- 23°46′25″N 85°54′44″E﻿ / ﻿23.7736782°N 85.9122474°E
- Location: Jarangdih, Bokaro, Jharkhand
- Country: India
- Language(s): Hindi, Santali
- Denomination: Roman Catholic

Architecture
- Groundbreaking: 1956
- Completed: 1983

Administration
- Province: Ranchi
- Diocese: Hazaribag

Clergy
- Bishop: Anand Jojo

= Dhori Mata Tirthalaya =

Dhori Mata Tirthalaya, also known as the Shrine of Miraculous Mother of the Coal Mines, is a Roman Catholic shrine dedicated to the Virgin Mary. It is located in Jarangdih, Bokaro, in the Indian state of Jharkhand.

==Overview==
The shrine has a statue of the Virgin Mary with the Baby Jesus. The statue was named Dhori Mata, after the place in which it was found. A large number of people attend the 9-day festival every year that concludes with a Mass (locally called Missa Puja) on the last Sunday of October. Dhori Mata is regarded locally as the patroness of coal miners. The shrine contains numerous paintings of Jesus Christ and is decorated with lamps.

==History==
On 12 June 1956, the statue of Dhori Mata was accidentally found by a coal field worker named Rupa Satnami from Bilaspur, Chhattisgarh working in the mines of Jarangdih, Bokaro, Jharkhand. While excavating coal, he heard a voice in Hindi say, "Strike gently, I am here." One of the arms of statue of the Virgin Mary had been broken off by Satnami's pickaxe.

In October 1957, the statue of Dhori Mata was placed in St.

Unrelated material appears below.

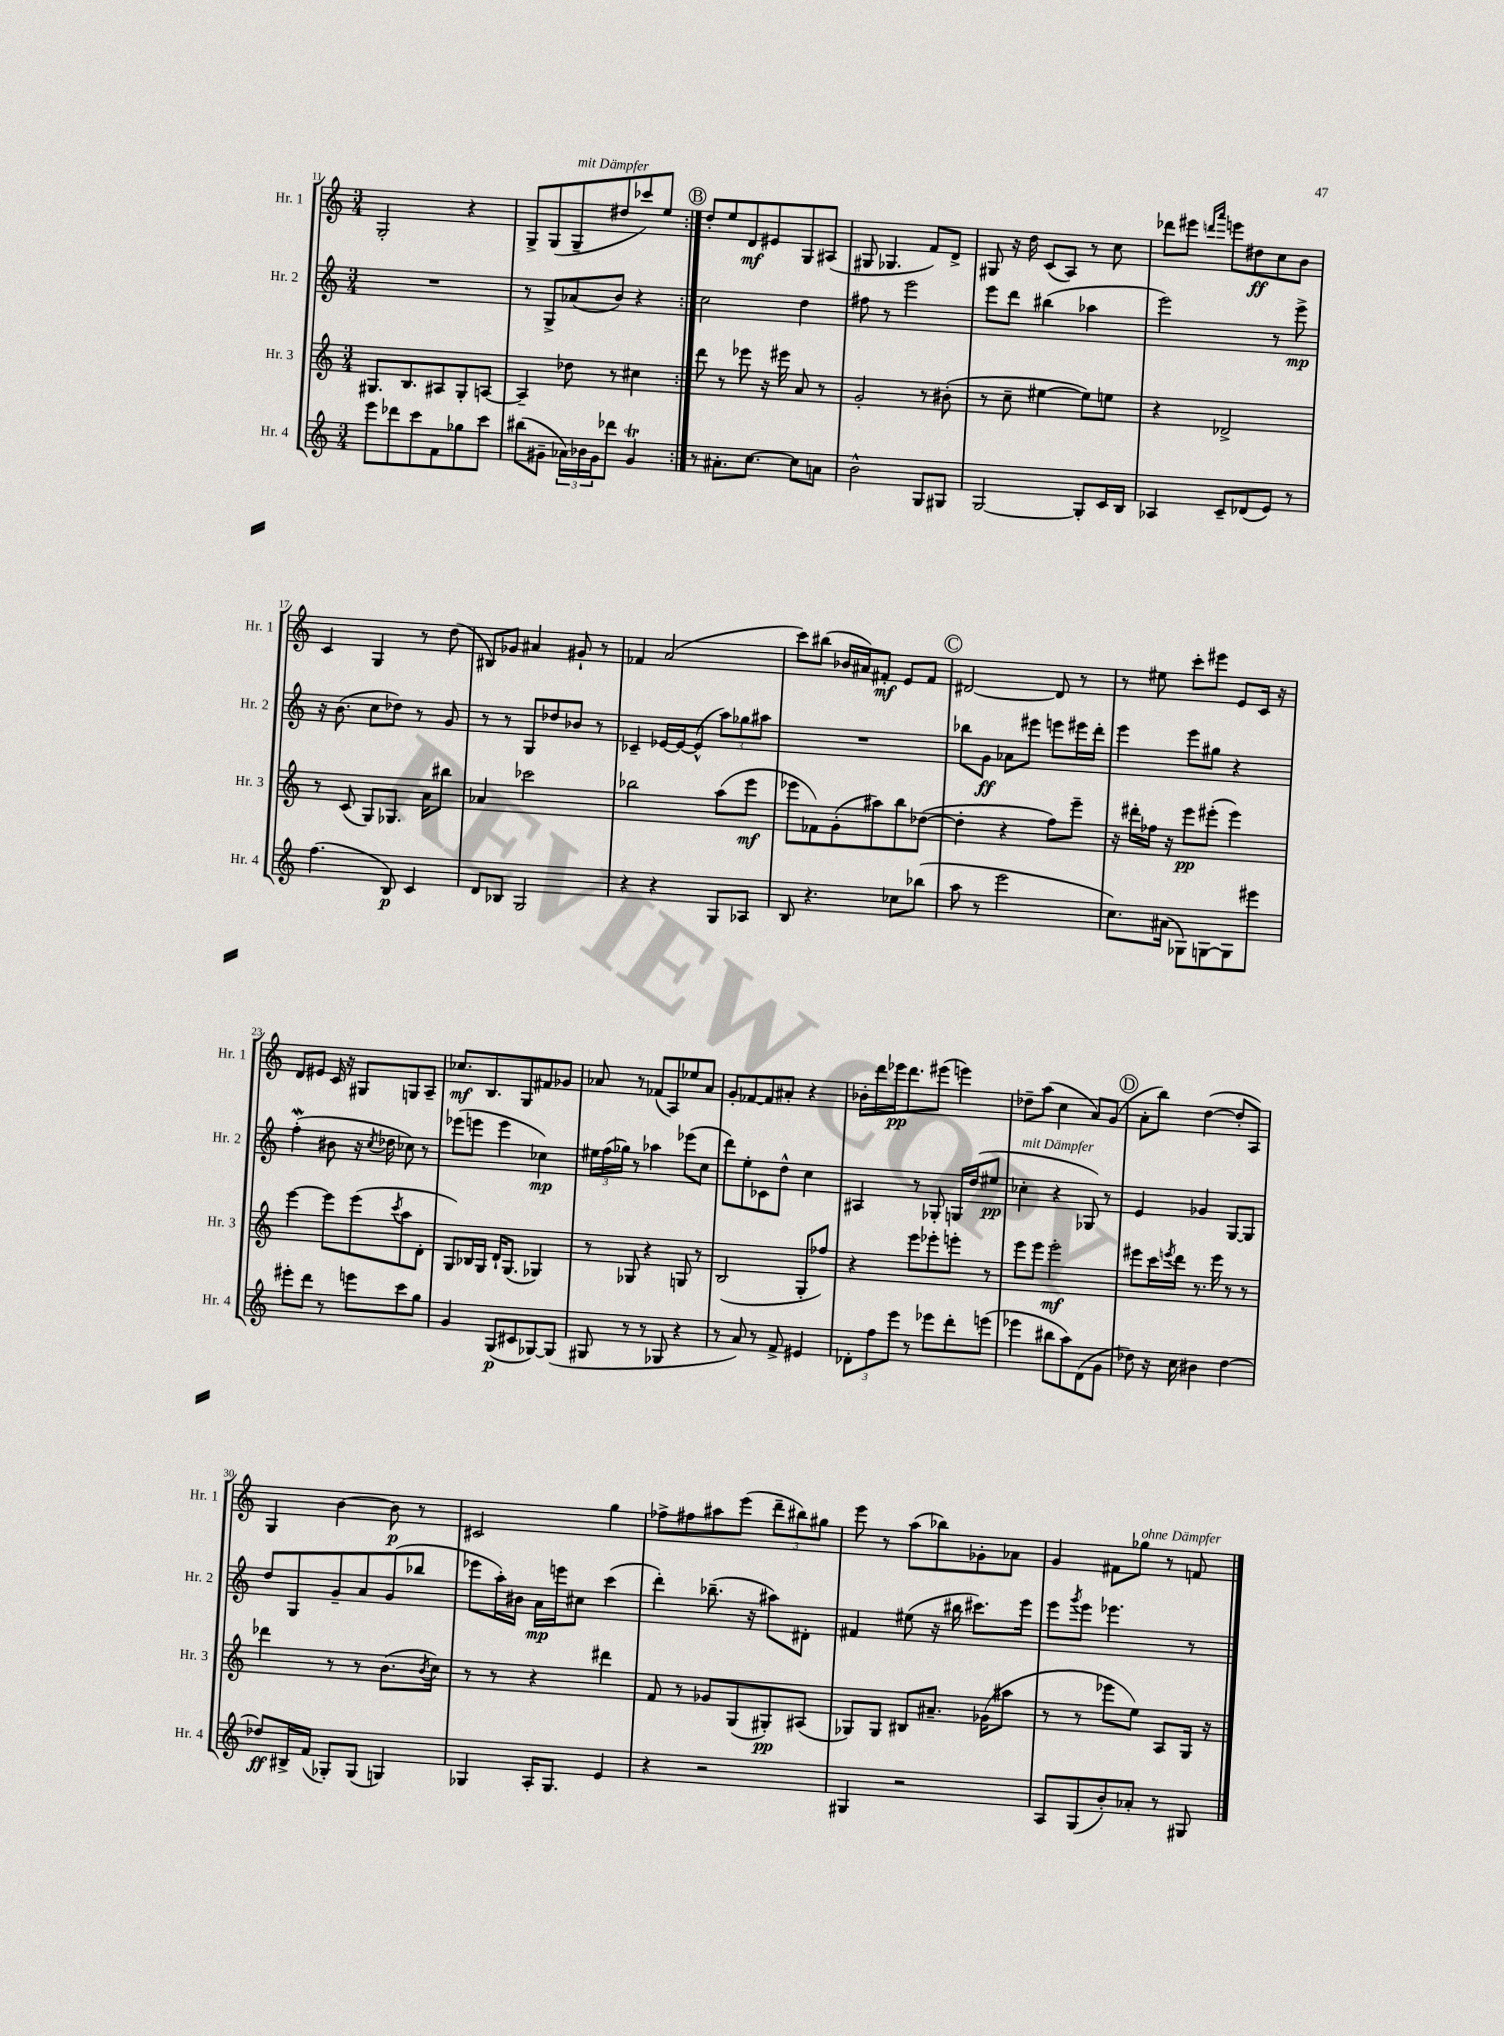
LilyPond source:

Anthony's Church in Jarangdih. In May 1964, the statue was transferred from the church to the present shrine location. In December 1964, the statue of Dhori Mata was specially blessed by Pope Paul VI during his pastoral visit to Mumbai. Later in 1967, the statue was sent to Belgium and was found to be made of jackfruit wood and dated to be approximately 400-500 years old. On 30 October 1983, the shrine was formally inaugurated.

The statue was stolen in January 2008, but was recovered the following day.